In the journal Cancer Cell, researchers from the Albert Einstein College of Medicine in the Bronx, NY, explain how they tested the molecule, called BAX Trigger Site Activator 1 (BTSA1), on acute myeloid leukemia (AML) cells.

They note that BTSA1 “promptly induces” a type of cell suicide called apoptosis “in AML cell lines and patient samples.”

Apoptosis is an essential process through which the body rids itself of malfunctioning or unwanted cells. For example, as the embryo grows, apoptosis helps to trim excess tissue.

Some chemotherapy drugs activate apoptosis indirectly when they damage DNA in cancer cells.

There is an urgent need for more effective treatments for AML, which is a type of leukemia that kills more than 10,000 people in the United States every year, and whose 5-year survival rate has remained at around 30 percent for decades.

While the study deals specifically with AML, the team believes that the approach might work for other types of cancer.

“We’re hopeful that the targeted compounds we’re developing will prove more effective than current anti-cancer therapies by directly causing cancer cells to self-destruct,” explains senior author Evripidis Gavathiotis, an associate professor of biochemistry and of medicine.

Prof. Gavathiotis was on the team that, in 2008, first described the structure and shape of the target that the new molecule seeks out.

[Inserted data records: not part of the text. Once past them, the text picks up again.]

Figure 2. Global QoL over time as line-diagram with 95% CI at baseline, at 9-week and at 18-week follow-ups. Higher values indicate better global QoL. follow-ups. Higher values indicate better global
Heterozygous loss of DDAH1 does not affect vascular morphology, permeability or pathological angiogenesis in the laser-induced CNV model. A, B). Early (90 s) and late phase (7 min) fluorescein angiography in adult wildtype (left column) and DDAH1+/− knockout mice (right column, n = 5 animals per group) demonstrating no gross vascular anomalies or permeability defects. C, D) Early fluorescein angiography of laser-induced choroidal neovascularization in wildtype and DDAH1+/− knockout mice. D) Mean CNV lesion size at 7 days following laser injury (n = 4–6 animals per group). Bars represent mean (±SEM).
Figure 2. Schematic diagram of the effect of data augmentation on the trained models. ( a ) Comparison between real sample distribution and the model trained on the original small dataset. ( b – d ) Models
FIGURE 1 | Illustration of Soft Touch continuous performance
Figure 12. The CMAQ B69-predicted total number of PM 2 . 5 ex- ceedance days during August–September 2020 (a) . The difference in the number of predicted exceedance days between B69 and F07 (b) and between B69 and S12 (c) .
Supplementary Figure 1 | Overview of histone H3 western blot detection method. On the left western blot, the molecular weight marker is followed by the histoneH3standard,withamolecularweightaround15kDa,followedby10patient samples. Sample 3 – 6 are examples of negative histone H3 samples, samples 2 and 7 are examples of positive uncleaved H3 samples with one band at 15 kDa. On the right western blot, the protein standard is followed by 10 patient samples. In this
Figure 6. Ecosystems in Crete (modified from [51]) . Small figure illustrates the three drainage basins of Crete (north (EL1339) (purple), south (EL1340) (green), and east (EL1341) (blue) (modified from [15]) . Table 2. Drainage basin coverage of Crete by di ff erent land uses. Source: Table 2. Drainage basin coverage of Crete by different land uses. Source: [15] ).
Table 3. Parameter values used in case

The new molecule’s target is a site on an “executioner protein” in cells called BAX. When activated, BAX proteins flock to the cell’s power plants, or mitochondria, and punch holes in their membranes, effectively killing the cells.

However, in many cases, cancer cells can evade this effect and survive because they make lots of “anti-apoptotic” proteins that inhibit BAX and the molecules that activate it.

Since that initial discovery of the BAX site, Prof. Gavathiotis and colleagues have been searching for compounds that trigger the executioner protein in a way that overcomes the ability of cancer cells to resist apoptosis.

Using computers, they have screened more than a million compounds to find some that might potentially bind to the BAX site. This effort yielded around 500 promising candidates – many of which the researchers had synthesized themselves.

The team evaluated the candidates and found that BTSA1 was the most powerful activator of BAX. It led to “rapid and extensive apoptosis when added to several different human AML cell lines,” says lead author Denis Reyna, a doctoral student in Prof. Gavathiotis’ group.

When they tested BTSA1 in blood samples from patients with “high-risk” AML, they found that it triggered apoptosis in the AML cells without harming healthy blood-generating stem cells.

The team then tested the effects of BTSA1 in mouse models of AML created by grafting human AML cells into the animals.

They found that mice treated with BTSA1 survived considerably longer (55 days) than untreated control mice (40 days). In fact, 43 percent of the treated mice were still alive after 60 days and showed no traces of AML.

A significant result of the study was that the treated mice showed no signs of toxicity: treatment with BTSA1 spared healthy cells and tissue.

Prof. Gavathiotis suggests that this might be because the cancer cells are “primed for apoptosis.” He and his colleagues found that, compared with healthy blood cells from people without the disease, AML cells from patients had much higher levels of BAX.

“With more BAX available in AML cells,” he says, “even low BTSA1 doses will trigger enough BAX activation to cause apoptotic death, while sparing healthy cells that contain low levels of BAX or none at all.”

The next step will be to investigate the effect of BTSA1 in animal models of other types of cancer.

Ideally, our compounds would be combined with other treatments to kill cancer cells faster and more efficiently – and with fewer adverse effects, which are an all-too-common problem with standard chemotherapies.”